Grazia, di Brivio: «Come districarsi nella foresta di comunicazioni spesso devianti o inventate? Cosa ci suggerisce per avvicinarci al Magistero e alla Scrittura?». «Certamente una delle difficoltà di oggi è trovarsi nell’epoca di un “babelismo” dai mille linguaggi e spesso i media sono generatori di questa confusione. Bisogna essere critici, andare il più possibile alla fonte diretta dell’informazione, come, per quanto riguarda la nostra Diocesi, il Portale della Chiesa di Milano e le pagine di Avvenire, ma questo implica un lavorare su ciò che il Papa e i Vescovi propongono, senza limitarsi a leggere il giornale».

Preghiera e cristianesimo di popolo

Luigi, ancora del Decanato di Brivio: «In prospettiva, considera la cristianità della nostra gente come una sorta di religiosità popolare? Ritiene che saremo destinati a essere un piccolo gruppo dentro una massa che vive diversamente?». «Anzitutto ripetere i gesti come la partecipazione alla Messa è importante e ci fa crescere perché, ogni volta, cambiano le circostanze e anche noi mutiamo. Iniziamo ogni giornata con il segno di Croce e terminiamola con un’Ave Maria. Siamo figli di un Dio che si è incarnato e Gesù ci vuole accompagnare nel quotidiano. La Trinità mi vuole bene qui e ora. Una fede che non arriva a questo, che si riduce alla partecipazione passiva, è un tradimento della sequela di Gesù e genera noia perché punta solo sui muscoli della propria volontà che, prima o poi, cedono. La parola comunione non indica solo l’Eucaristia, ma la nuova parentela che Gesù ha creato. È qui che emerge la testimonianza che è amore».

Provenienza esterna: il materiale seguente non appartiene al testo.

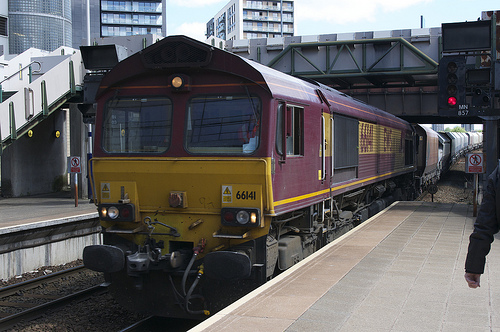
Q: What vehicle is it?
A: Train.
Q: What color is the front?
A: Yellow.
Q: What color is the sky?
A: Blue.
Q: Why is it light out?
A: Sunshine.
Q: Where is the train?
A: Tracks.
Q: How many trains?
A: One.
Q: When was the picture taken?
A: Daytime.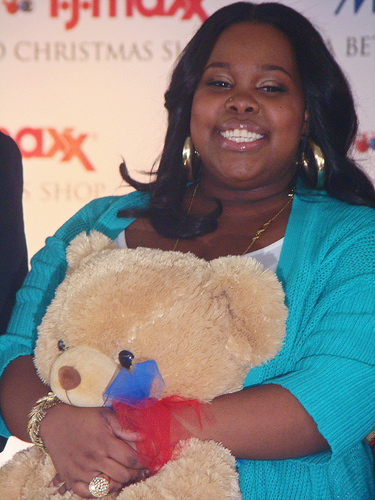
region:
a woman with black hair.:
[105, 2, 373, 249]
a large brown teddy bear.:
[0, 224, 289, 498]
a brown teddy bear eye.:
[111, 334, 154, 371]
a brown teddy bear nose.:
[53, 355, 93, 398]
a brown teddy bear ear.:
[205, 246, 289, 369]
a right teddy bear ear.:
[59, 217, 119, 279]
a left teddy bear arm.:
[96, 395, 249, 497]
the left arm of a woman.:
[84, 370, 336, 498]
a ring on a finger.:
[80, 473, 115, 498]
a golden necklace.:
[133, 203, 293, 263]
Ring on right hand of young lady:
[84, 470, 109, 496]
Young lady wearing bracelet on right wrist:
[7, 382, 69, 454]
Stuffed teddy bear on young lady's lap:
[3, 228, 291, 495]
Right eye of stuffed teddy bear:
[44, 328, 71, 359]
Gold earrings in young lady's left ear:
[296, 135, 326, 180]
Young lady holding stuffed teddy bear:
[3, 3, 368, 493]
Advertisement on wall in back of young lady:
[3, 3, 371, 176]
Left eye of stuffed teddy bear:
[107, 345, 145, 375]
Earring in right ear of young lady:
[166, 124, 199, 172]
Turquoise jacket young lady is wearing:
[0, 173, 372, 497]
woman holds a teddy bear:
[0, 4, 373, 499]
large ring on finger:
[81, 474, 119, 498]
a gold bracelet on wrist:
[21, 389, 81, 459]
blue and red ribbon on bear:
[103, 365, 219, 478]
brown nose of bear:
[56, 365, 86, 394]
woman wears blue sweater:
[4, 198, 374, 487]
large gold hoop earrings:
[177, 133, 203, 188]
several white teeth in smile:
[218, 126, 269, 146]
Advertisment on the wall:
[11, 1, 212, 79]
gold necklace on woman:
[160, 177, 290, 279]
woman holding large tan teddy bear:
[1, 0, 373, 498]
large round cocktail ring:
[86, 476, 109, 499]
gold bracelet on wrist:
[26, 391, 62, 449]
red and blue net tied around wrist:
[102, 359, 212, 477]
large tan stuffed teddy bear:
[0, 230, 288, 498]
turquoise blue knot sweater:
[0, 174, 374, 498]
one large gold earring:
[296, 134, 331, 189]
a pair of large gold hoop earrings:
[179, 134, 327, 190]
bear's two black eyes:
[56, 338, 134, 370]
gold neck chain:
[174, 179, 294, 258]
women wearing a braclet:
[25, 402, 65, 440]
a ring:
[88, 476, 106, 497]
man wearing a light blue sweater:
[308, 237, 372, 391]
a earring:
[300, 144, 338, 194]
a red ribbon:
[123, 406, 182, 462]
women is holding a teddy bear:
[47, 256, 225, 472]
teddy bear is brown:
[85, 266, 236, 373]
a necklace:
[243, 212, 281, 238]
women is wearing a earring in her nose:
[226, 96, 235, 102]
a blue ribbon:
[109, 374, 157, 405]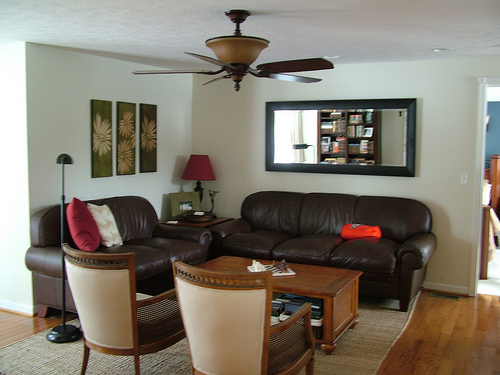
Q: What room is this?
A: Living room.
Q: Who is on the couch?
A: No one.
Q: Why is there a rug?
A: To decorate.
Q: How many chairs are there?
A: Two.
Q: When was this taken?
A: During the day.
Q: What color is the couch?
A: Brown.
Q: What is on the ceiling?
A: Fan.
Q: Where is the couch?
A: Against the wall.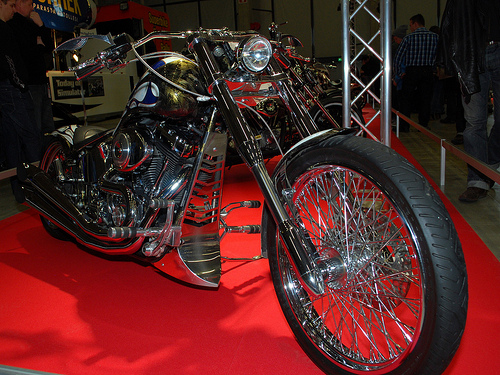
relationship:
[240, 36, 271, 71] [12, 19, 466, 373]
headlight of motorcycle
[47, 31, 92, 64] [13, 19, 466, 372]
mirror on bike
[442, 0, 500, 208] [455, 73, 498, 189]
man wearing pants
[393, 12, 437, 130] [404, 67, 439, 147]
man wearing pants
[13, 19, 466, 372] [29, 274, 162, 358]
bike on red surface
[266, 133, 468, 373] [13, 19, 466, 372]
front tire on bike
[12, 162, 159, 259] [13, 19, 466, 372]
exhaust on bike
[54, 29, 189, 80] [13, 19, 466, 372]
metal handle on bike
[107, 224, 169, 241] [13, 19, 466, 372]
stand on bike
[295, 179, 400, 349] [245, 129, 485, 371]
silver spokes in tire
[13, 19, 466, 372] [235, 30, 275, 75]
bike has headlight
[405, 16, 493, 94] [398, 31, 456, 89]
man wears shirt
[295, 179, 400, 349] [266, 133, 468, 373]
silver spokes on front tire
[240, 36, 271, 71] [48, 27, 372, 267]
headlight on front of bike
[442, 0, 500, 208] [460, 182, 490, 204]
man wears black shoe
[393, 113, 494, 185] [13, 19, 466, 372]
railing in front of bike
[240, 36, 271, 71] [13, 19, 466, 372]
headlight on bike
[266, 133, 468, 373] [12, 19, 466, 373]
front tire on motorcycle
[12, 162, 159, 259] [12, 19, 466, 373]
exhaust on motorcycle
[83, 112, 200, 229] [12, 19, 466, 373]
engine on motorcycle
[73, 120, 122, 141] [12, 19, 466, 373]
seat on motorcycle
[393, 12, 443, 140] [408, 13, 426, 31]
man has head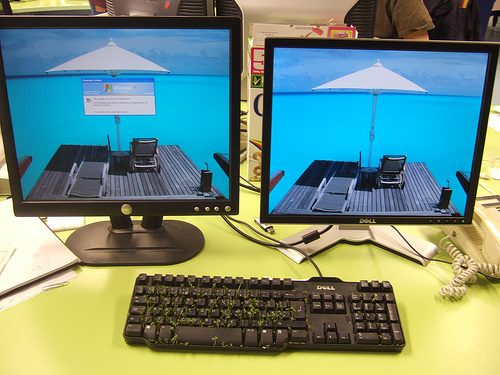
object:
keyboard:
[122, 272, 405, 353]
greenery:
[142, 280, 311, 346]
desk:
[0, 104, 498, 373]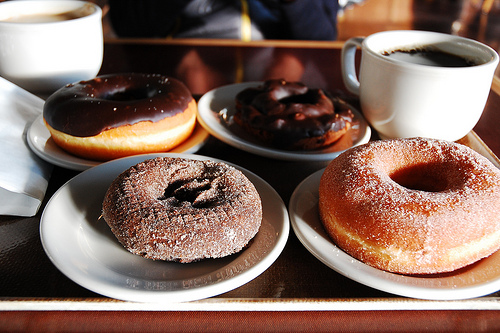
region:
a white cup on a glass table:
[337, 30, 497, 142]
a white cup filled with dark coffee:
[340, 25, 497, 145]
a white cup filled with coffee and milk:
[0, 0, 105, 90]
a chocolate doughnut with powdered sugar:
[100, 155, 260, 260]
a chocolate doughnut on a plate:
[42, 65, 197, 155]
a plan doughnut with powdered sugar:
[320, 136, 496, 267]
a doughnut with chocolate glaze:
[230, 80, 350, 147]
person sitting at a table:
[105, 0, 337, 36]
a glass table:
[1, 36, 497, 307]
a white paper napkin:
[1, 74, 45, 217]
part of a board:
[316, 304, 331, 316]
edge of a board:
[290, 310, 297, 320]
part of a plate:
[231, 284, 237, 294]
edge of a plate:
[148, 268, 157, 280]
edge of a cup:
[377, 106, 386, 116]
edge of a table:
[292, 310, 302, 324]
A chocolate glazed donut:
[37, 74, 204, 154]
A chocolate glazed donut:
[221, 78, 354, 148]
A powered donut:
[107, 155, 264, 258]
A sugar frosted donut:
[320, 134, 499, 260]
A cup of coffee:
[340, 34, 498, 134]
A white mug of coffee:
[336, 31, 498, 147]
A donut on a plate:
[58, 150, 292, 300]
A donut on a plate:
[300, 147, 499, 292]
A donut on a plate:
[198, 79, 376, 158]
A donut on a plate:
[27, 68, 207, 176]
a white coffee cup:
[344, 24, 496, 141]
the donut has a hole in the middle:
[387, 154, 477, 200]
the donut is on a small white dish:
[38, 158, 290, 302]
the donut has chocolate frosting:
[41, 72, 193, 150]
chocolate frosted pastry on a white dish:
[198, 76, 377, 154]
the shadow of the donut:
[71, 151, 152, 247]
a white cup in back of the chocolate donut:
[0, 1, 106, 84]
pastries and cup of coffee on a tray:
[1, 27, 498, 315]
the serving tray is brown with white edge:
[251, 235, 351, 309]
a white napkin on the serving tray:
[1, 77, 49, 223]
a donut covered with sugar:
[302, 127, 468, 265]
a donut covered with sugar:
[88, 158, 280, 290]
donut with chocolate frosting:
[34, 44, 177, 156]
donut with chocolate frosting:
[239, 63, 353, 152]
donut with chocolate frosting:
[53, 68, 207, 141]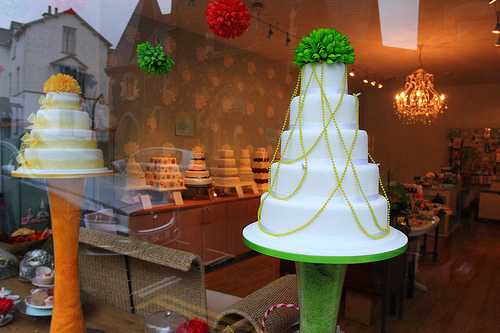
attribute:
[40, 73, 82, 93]
ribbon — yellow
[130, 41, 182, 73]
adornment — green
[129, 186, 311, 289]
cabinet — long, wooden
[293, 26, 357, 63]
adornment — green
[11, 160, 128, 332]
pedestal — orange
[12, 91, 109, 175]
cake — white, yellow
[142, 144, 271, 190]
cakes — beautiful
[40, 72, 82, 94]
adornment — orange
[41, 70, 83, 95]
decoration — green, red, yellow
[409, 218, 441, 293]
table — white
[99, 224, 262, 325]
bench — beige, white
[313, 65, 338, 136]
beads — green, decorative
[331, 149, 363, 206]
beads — green, decorative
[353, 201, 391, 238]
beads — green, decorative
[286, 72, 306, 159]
beads — green, decorative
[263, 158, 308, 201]
beads — green, decorative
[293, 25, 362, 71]
bow — green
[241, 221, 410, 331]
table — green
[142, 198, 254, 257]
case — brown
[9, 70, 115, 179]
cake — 4-tier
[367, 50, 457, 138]
chandelier — on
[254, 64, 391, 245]
cake — 5-tier, white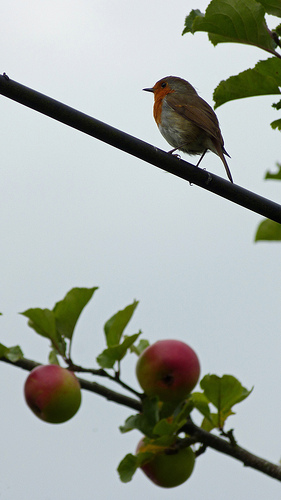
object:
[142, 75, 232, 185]
bird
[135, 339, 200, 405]
apples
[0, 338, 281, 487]
tree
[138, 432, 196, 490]
apples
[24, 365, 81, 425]
apples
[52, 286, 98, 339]
leaves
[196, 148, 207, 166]
legs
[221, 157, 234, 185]
tail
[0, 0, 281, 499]
sky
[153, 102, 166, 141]
bird's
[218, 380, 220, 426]
vein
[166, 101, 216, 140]
long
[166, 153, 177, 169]
claw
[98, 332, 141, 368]
green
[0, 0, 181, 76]
powder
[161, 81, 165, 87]
bird's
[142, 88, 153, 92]
beak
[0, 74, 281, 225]
branch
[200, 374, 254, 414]
leaf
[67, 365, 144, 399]
twigs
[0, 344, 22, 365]
small leaf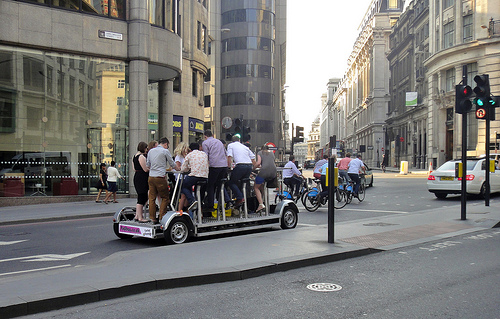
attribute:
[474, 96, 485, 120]
light — black, traffic, red, stop, green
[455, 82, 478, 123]
light — red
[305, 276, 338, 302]
manhole — small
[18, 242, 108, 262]
paint — white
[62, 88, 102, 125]
glass — clear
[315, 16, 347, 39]
sky — bright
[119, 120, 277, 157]
people — standing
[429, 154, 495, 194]
car — white, driving, sedan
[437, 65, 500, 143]
lights — red, black, traffic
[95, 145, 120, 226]
women — walking, talking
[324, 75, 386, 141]
building — glass, cream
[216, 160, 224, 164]
shirt — purple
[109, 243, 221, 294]
passwalk — gray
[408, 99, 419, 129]
sign — hanging, green, white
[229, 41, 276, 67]
window — glass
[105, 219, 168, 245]
license plate — purple, white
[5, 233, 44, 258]
arrow — white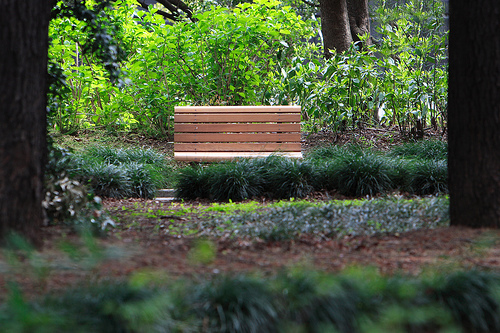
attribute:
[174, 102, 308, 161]
bench — wooden, wooden., empty, slatted, brown, large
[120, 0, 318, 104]
bush — large, green, wild, growing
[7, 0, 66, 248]
trunk — tall, large, black, brown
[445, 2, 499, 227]
trunk — tall, black, brown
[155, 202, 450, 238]
flowers — white, wild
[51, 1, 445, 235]
plants — wild, growing, green, small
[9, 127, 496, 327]
ground — green, covered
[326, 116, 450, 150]
sticks. — rotting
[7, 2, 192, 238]
tree — tall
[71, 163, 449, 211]
bushes — green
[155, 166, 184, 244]
path — rocky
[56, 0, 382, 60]
trees — green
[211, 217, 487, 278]
leaves — rotting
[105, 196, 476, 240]
grass — green, covered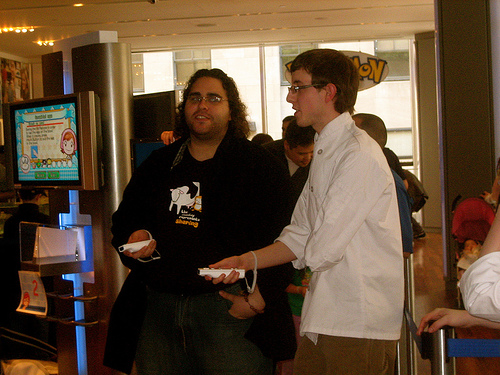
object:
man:
[257, 119, 317, 219]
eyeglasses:
[187, 95, 229, 103]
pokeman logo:
[281, 48, 386, 85]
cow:
[168, 181, 200, 215]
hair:
[172, 67, 249, 140]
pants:
[295, 334, 398, 374]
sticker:
[280, 50, 389, 92]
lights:
[0, 24, 35, 33]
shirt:
[158, 138, 215, 276]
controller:
[119, 239, 155, 253]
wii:
[34, 227, 79, 257]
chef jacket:
[274, 110, 403, 344]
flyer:
[15, 271, 48, 317]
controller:
[197, 268, 246, 279]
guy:
[102, 68, 297, 375]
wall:
[433, 0, 493, 203]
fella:
[205, 49, 406, 375]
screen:
[15, 103, 79, 181]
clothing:
[101, 128, 298, 375]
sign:
[280, 50, 390, 91]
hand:
[124, 229, 157, 259]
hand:
[204, 255, 249, 284]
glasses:
[287, 84, 318, 93]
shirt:
[272, 111, 405, 346]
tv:
[14, 103, 79, 181]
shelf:
[0, 293, 105, 356]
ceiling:
[1, 0, 435, 39]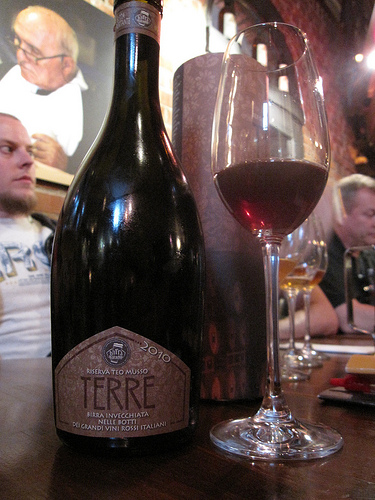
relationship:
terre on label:
[79, 373, 155, 409] [49, 324, 193, 444]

«Occorre abitare la realtà secondo ciò che abbiamo in comune tutti, questo è il terreno su cui comunicare il nostro stile di vita cristiano – prosegue -. Oggi siamo sul bagnasciuga di un cristianesimo di popolo, che da noi ancora tiene, ma se non maturiamo in una fede convinta saremo destinati a perdere tale dimensione popolare. Possiamo essere diventati una minoranza sociologica, ma non esistenziale. La strada è una sola: quella della testimonianza e per questo non servono strategie».

Infine, un ultimo interrogativo dal pubblico: «Cosa è per lei la preghiera e come farla diventare energia attiva?». «Ho sempre pensato che la forma più potente ed elevata di preghiera sia la domanda. Per persone che, come noi, sono immerse nel mondo, la domanda esprime bene l’invocazione di una Presenza. Ma la premessa deve essere la coscienza di questa Presenza. Insegnate anche ai bambini preghiere semplici e preghiamo il Rosario. La preghiera di domanda che passa attraverso le forme che abbiamo imparato, o le giaculatorie ci permettono di prendere coscienza che Dio è con noi. Preghiamo anche per gli altri e si dilaterà la rete affettiva».

E, appunto, con un’Ave Maria si conclude l’assemblea.